Dimensions : Favorit / Citigo / Fabia
Longueur (mm) : 3815 /3563 /4000
Largeur (mm) : 1620 / 1641 / 1642
Hauteur (mm) : 1415 / 1478 / 1498
Empattement (mm) : 2450 / 2420 / 2465
Coffre (litres) : 251 / 251 / 315
28 mois de salaire aujourd’hui en Slovaquie équivaudrait à 22,000 euros. La moins chère des Superb est vendue 23 ,087 euros. En 1988, la Skoda Favorit n’était pas le modèle le moins cher de la gamme car jusqu’en 1990 le constructeur tchèque à produit des modèles à moteur arrière. La Skoda 105 coûtait en 1988 57,780 couronnes... soit 19 mois de salaire ! Pour être totalement complet dans ces comparaisons il faut aussi parler du prix de l’essence. En 1988, un litre valait 8,80 couronnes. Un mois de salaire brut représentait donc 343 litres. L’an passé et au prix de 1,592 euros du litre, un Slovaque pouvait acheter 494 litres.
Avec l’avènement du socialisme, de nombreux petits fabricants tchécoslovaque ont fini par disparaître. C’est le cas de marques comme Aero, Praga et Walter. La seule marque de voitures particulières à avoir survécu est Tatra. Mais l’économie planifié avait décidé que Tatra se concentrerait uniquement sur la production de camions. La remplaçante de la Tatra T600 « Tatraplan » produite jusqu’en 1952 avait été rejetée au motif que les voitures de luxe seraient désormais importées du grand-frère soviétique. La qualité douteuse et les retards de livraison des limousines en provenance d’URSS ont forcé les autorités tchécoslovaques à reconsidérer la question. La Tatra 603 est donc à la fois un souvenir du régime communiste mais aussi une des fiertés de l’histoire automobile tchécoslovaque. Elle avait un moteur 8 cylindres de 2,5 litres refroidi par air installé en position arrière. Ses 95 chevaux étaient suffisants pour transporter des passagers dans un confort maximum. En 20 ans elle a été produite à plus de 20,000 exemplaires. Elle a été rarement vendue à des particuliers et était réservée aux décideurs politiques et aux représentants des entreprises de l’Etat.

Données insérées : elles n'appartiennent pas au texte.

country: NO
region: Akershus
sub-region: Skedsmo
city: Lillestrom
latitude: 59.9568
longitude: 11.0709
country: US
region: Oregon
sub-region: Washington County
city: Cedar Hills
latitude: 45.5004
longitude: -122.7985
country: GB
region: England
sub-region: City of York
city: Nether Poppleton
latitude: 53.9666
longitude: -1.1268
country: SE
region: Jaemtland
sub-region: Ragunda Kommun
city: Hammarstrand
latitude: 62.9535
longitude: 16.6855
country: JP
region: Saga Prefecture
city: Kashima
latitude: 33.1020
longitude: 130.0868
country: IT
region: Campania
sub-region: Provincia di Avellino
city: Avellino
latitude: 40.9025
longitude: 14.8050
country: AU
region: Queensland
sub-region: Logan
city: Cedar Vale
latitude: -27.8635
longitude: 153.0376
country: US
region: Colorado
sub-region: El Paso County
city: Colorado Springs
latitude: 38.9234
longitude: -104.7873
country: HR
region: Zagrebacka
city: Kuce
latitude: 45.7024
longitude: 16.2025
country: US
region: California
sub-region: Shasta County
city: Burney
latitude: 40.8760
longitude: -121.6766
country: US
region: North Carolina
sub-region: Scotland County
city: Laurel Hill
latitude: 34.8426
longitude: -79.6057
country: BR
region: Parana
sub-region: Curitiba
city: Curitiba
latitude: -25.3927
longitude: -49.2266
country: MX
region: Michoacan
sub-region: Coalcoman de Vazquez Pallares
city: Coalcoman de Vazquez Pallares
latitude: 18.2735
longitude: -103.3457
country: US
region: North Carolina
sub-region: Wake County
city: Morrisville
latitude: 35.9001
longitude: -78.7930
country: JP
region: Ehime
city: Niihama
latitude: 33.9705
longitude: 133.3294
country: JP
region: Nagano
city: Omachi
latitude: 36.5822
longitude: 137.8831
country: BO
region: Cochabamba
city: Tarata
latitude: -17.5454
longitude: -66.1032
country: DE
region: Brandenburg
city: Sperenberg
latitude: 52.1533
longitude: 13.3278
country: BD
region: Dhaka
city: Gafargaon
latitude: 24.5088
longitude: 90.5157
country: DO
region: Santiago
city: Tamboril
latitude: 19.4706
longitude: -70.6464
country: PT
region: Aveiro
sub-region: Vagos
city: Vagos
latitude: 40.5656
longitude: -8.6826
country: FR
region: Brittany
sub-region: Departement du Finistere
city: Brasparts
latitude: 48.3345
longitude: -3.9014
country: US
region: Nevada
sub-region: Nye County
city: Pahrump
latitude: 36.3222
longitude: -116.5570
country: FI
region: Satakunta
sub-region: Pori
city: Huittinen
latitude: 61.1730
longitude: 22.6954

La remplaçante de la Tatra 613 arrive en 1974. Elle en conserve la technique de base mais dispose d’une carrosserie moderne aux formes anguleuses dessinées par l’italien Vignale. Elle est restée en production, jusqu’à la moitié des années 90, en connaissant des évolutions mineures. La fiche des prix de Mototechna de 1977 indique que la 613 coûtait le prix hallucinant de 284,000 couronnes. Cela représentait 118 mois de salaire pour le commun des mortels ! Comparé à aujourd’hui, cela ferait 93 ,000 euros... soit le prix d'une BMW série 7, d'une Audi A8 ou d'une Mercedes Classe S déjà bien équipée.